A fine agosto una notizia è rimbalzata su alcune grandi testate italiane ed estere: in Turchia è stata vietata la messa in scena di opere di teatro occidentali. “Turchia, messe al bando le opere teatrali occidentali: via Fo, Shakespeare e Brecht” è stato uno dei titoli di maggior rilievo, che ha provocato immediato scalpore e biasimo per il governo turco, ancora una volta tacciato di arroganza e mire dittatoriali. Dario Fo, premio Nobel, ha contribuito con un’intervista ad alimentare il clamore, e soprattutto ad alimentare la bufala. Perché di questo si tratta.

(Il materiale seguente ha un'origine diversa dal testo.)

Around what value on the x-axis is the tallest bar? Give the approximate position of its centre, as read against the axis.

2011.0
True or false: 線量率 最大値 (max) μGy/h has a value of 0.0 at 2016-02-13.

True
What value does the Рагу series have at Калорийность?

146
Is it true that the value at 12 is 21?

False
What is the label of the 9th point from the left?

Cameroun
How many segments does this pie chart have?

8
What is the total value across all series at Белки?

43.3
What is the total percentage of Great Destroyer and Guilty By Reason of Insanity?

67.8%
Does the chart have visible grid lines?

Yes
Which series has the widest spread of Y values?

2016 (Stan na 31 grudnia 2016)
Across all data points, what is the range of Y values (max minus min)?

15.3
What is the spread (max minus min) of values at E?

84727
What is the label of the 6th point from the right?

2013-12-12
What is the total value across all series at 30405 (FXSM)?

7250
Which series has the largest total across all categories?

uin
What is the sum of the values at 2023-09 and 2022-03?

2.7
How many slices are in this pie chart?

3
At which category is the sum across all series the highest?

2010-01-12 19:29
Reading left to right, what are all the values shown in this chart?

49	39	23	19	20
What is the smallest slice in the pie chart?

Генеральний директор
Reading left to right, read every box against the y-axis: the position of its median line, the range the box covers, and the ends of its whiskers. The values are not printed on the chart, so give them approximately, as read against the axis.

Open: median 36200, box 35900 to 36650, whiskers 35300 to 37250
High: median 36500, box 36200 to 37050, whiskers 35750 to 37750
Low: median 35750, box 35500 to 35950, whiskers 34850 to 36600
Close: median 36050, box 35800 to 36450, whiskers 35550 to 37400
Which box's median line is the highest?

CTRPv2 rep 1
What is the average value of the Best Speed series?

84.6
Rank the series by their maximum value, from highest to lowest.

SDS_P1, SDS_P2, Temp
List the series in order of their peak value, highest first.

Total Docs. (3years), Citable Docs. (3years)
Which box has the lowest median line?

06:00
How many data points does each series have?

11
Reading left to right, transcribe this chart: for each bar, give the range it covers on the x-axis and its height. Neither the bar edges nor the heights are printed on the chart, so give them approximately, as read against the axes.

La dittatura? Non va cercata nella stagione teatrale
EastJournal non ha risparmiato articoli critici nei confronti dell’attuale Presidente turco Recep Tayyip Erdoğan e del suo partito Giustizia e Sviluppo (AKP), che negli ultimi anni ha attuato una serie di misure volte all’epurazione politica nemmeno troppo velata degli esponenti dell’opposizione (o dei presunti tali).
Un progressivo processo di accentramento del potere nelle mani di Erdoğan e dei suoi più fedeli sostenitori è infatti in atto almeno dal 2010: se prima l’opinione pubblica europea sembrava avere un certo peso nel porre un freno all’atteggiamento repressivo del governo, ultimamente pare che questo deterrente sia sfumato. Eventi come le epurazioni in ambiente accademico partite nel gennaio di quest’anno a seguito di una petizione in cui i firmatari chiedevano ad Ankara una pacifica conclusione dell’offensiva militare in Kurdistan, le dimissioni del premier Davutoğlu per incompatibilità con le posizioni del leader del suo partito e le ultime purghe scattate dopo il fallimento del colpo di stato dello scorso luglio rappresentano tutti passi indietro nel percorso di democratizzazione sul quale buona parte dell’occidente sperava la Turchia si fosse oramai avviata.
Il teatro occidentale sarà rappresentato
Ciononostante è necessario non confondere la critica politica con la disinformazione: le opere teatrali occidentali non sono state bandite dai teatri turchi, e tantomeno lo è stato Dario Fo. Nejat Birecik, capo del Devlet Tiyatroları Genel Müdürlüğü, la Direzione ufficiale delle imprese nazionali di teatro in Turchia, il 28 agosto ha rilasciato un comunicato nel quale sottolineava la volontà di “dare spazio alla riscoperta del teatro turco” per l’apertura della nuova stagione teatrale, incentivando temi come l’unità nazionale e “l’arte umanistica e patriottica” di autori locali. Che tra questa decisione e l’attuale politica interna turca ci possa essere una relazione è una possibilità, ma certo non meritava l’aspra critica e l’interesse mediatico dedicatole, soprattutto a livello internazionale. Shakespeare, Fo e “il teatro occidentale” saranno ben rappresentati nei teatri di Stato per tutta la stagione teatrale.
Un’informazione inadeguata crea solo più confusione
Quella che sembra una notizia curiosa e priva di peso politico può essere usata come spunto per una riflessione attenta su quello che è il dibattito attorno alla Turchia in questi ultimi mesi: sostanzialmente caotico. Non controllando le fonti e usando la parola “dittatura” privandola di un contesto, molti quotidiani nei fatti alimentano questa confusione, a tutto vantaggio di chi una dittatura probabilmente sta cercando di instaurarla sul serio.
Troppo spesso l’Occidente si è schierato “contro” o “a favore” delle posizioni prese dal partito AKP, senza documentarsi e cercare un riscontro nelle fonti locali. Nel mondo di oggi, dove le notizie percorrono velocemente grandi distanze e rimbalzano di canale in canale, e in un paese come la Turchia in cui vengono messe in atto continuamente violazioni della libertà pubblica e privata, un’analisi lucida e basata su fonti attendibili è fondamentale.